FRANKFURT, Germany -- Volkswagen said Wednesday that former CEO Martin Winterkorn has agreed to pay 11.2 million euros ($13.6 million) in compensation for what the company called his failure to quickly get to the bottom of the scandal over diesel engines rigged to cheat on emissions tests.
The German automaker also said it would be receiving 270 million euros ($329 million) from liability insurance against loss from the actions of directors and officers.
The company said in a statement that Winterkorn “breached his duties of care” as CEO, based on an extensive investigation by a law firm commissioned by the company.
The investigation found that from July 27, 2015, Winterkorn failed “to comprehensively and promptly clarify the circumstance behind the use of unlawful software functions” in 2.0-liter diesel engines sold in the U.S. from 2009 to 2015.

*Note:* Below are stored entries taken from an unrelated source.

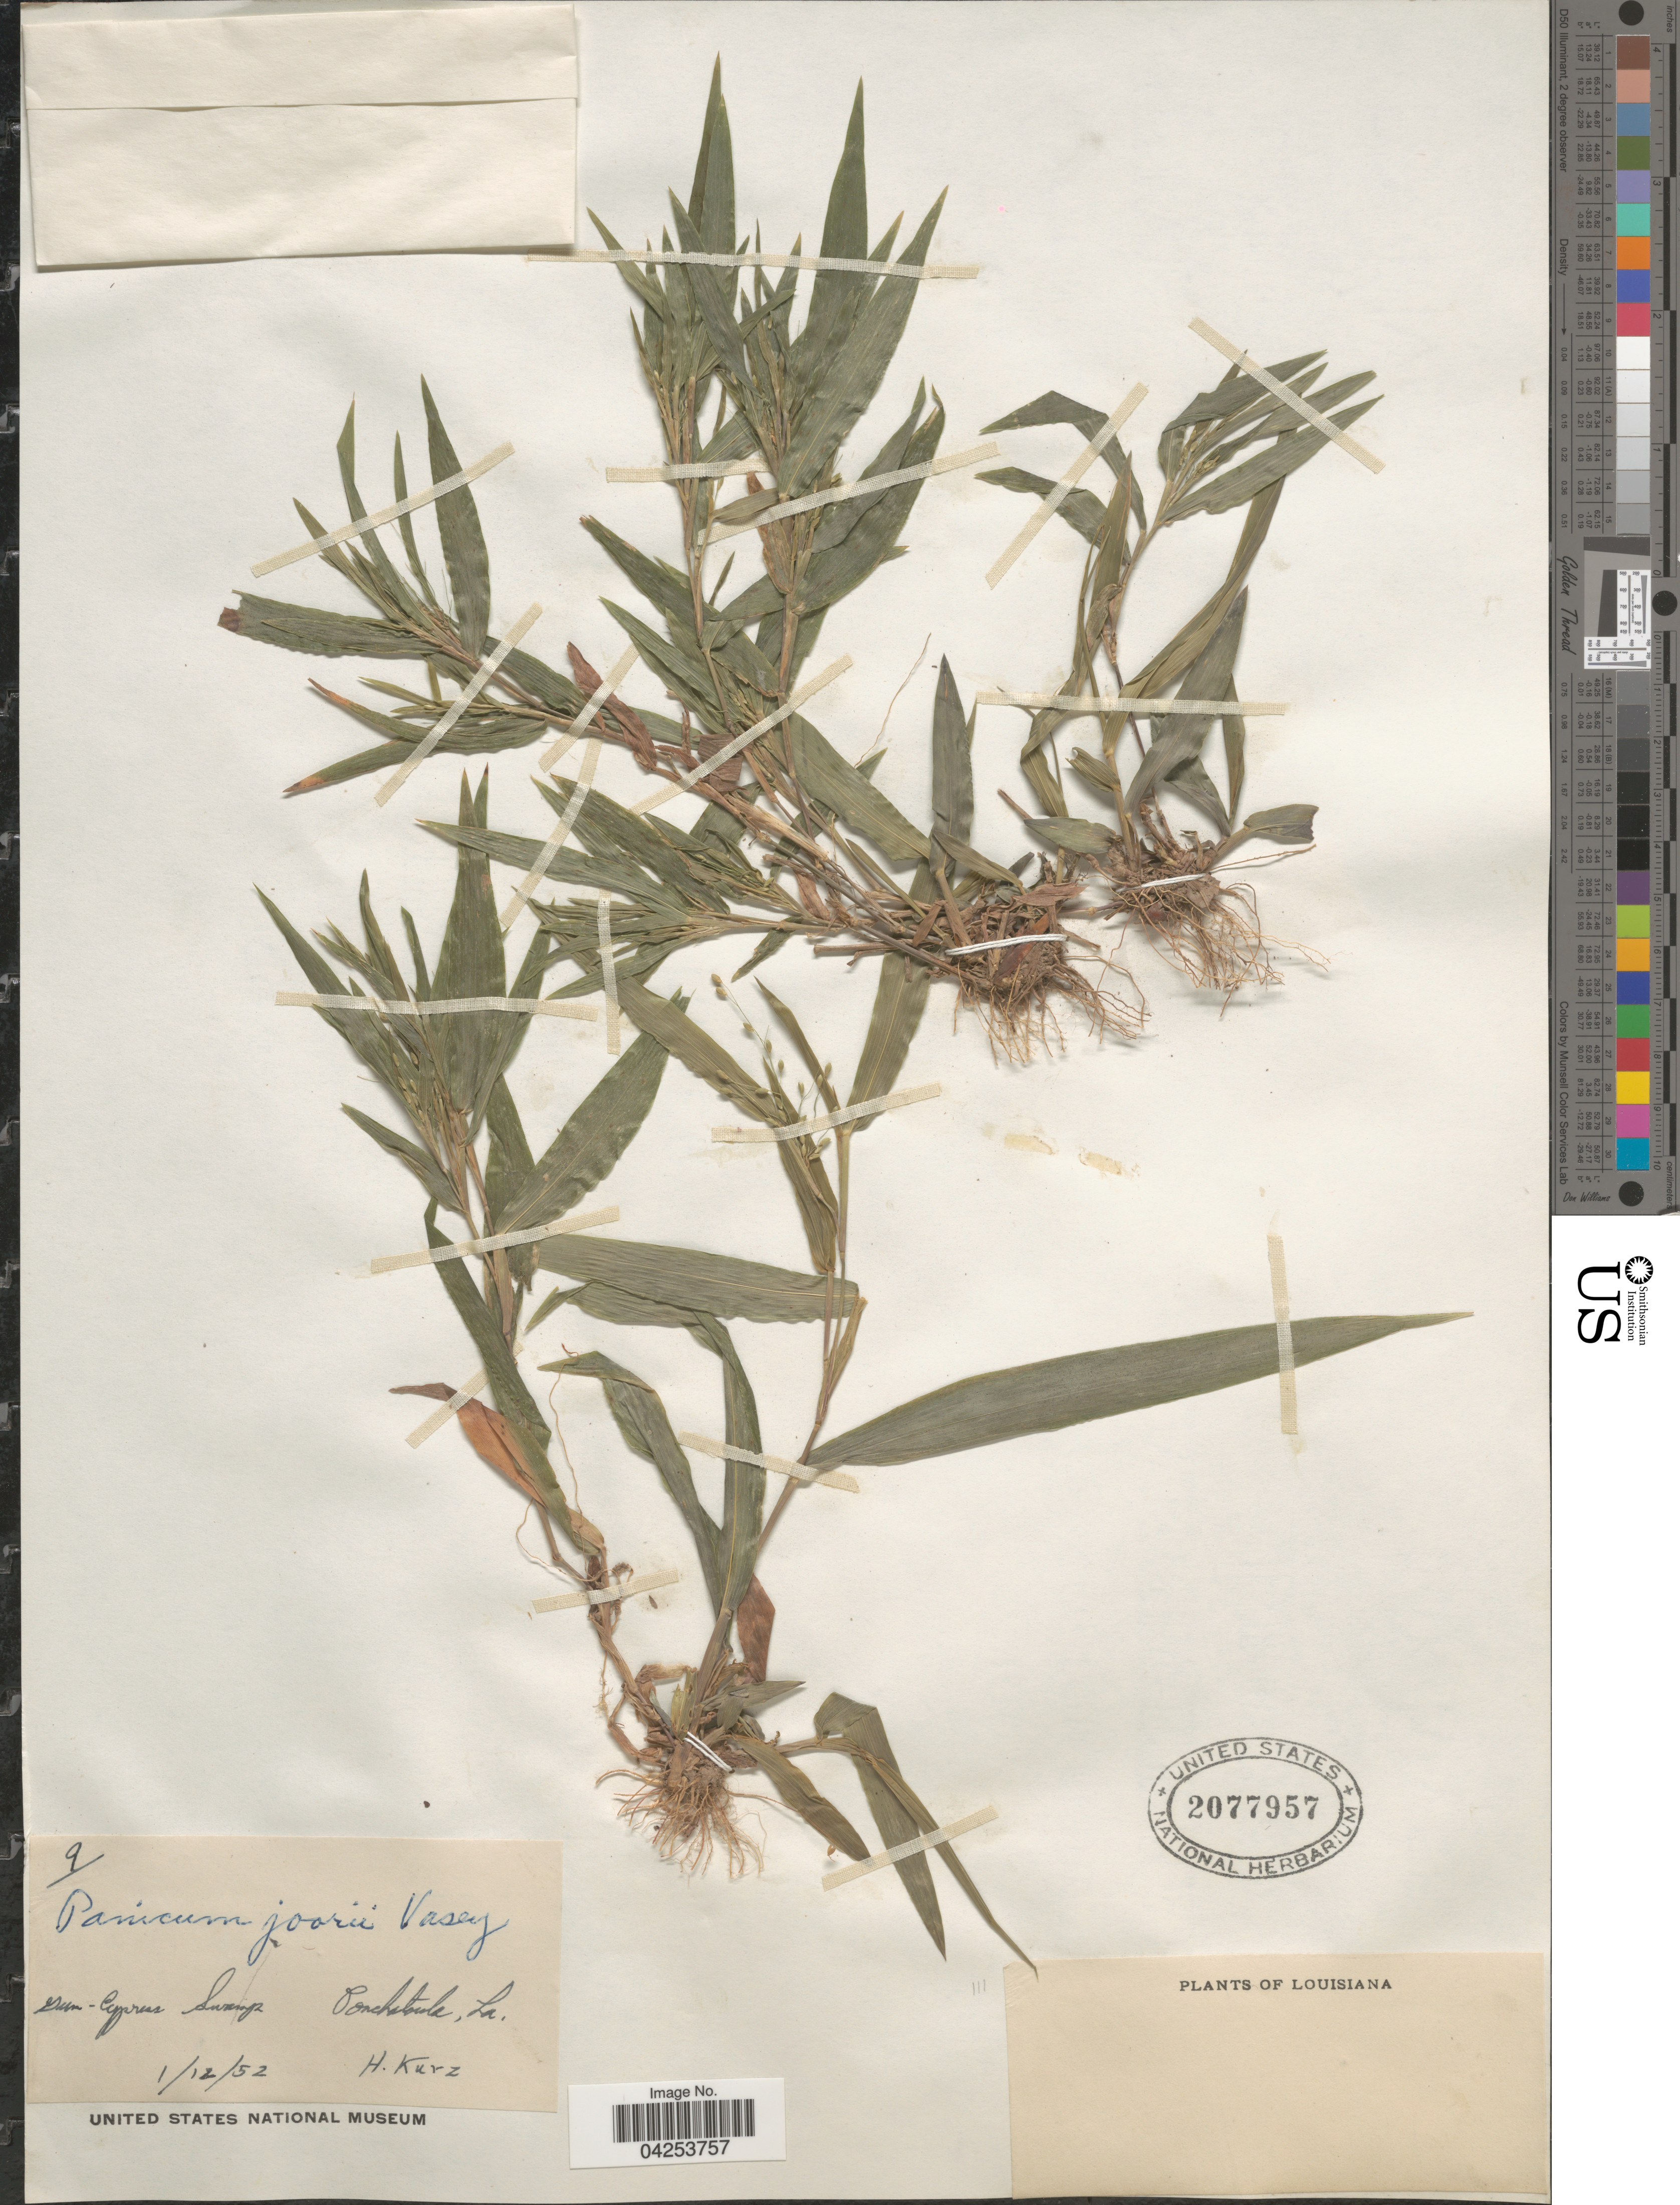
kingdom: Plantae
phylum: Tracheophyta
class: Liliopsida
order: Poales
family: Poaceae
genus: Dichanthelium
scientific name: Dichanthelium commutatum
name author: (Schult.) Gould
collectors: H. Kurz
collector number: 9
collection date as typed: Transcribed d/m/y: 12/1/52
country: United States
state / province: Louisiana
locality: Gum-Cypress Swamp. Ponchatoula.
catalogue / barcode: US 2077957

The company said Winterkorn also failed to ensure that the company answered questions from U.S. regulators “truthfully, completely and without delay.”
Settlements were also reached with other former VW executives. Under the agreements, Rupert Stadler, former head of the Audi luxury car division, would pay 4.1 million euros, former Audi executive Stefan Knirsch 1 million euros and former Porsche executive Wolfgang Hatz 1.5 million euros. Porsche is a part of the Volkswagen Group.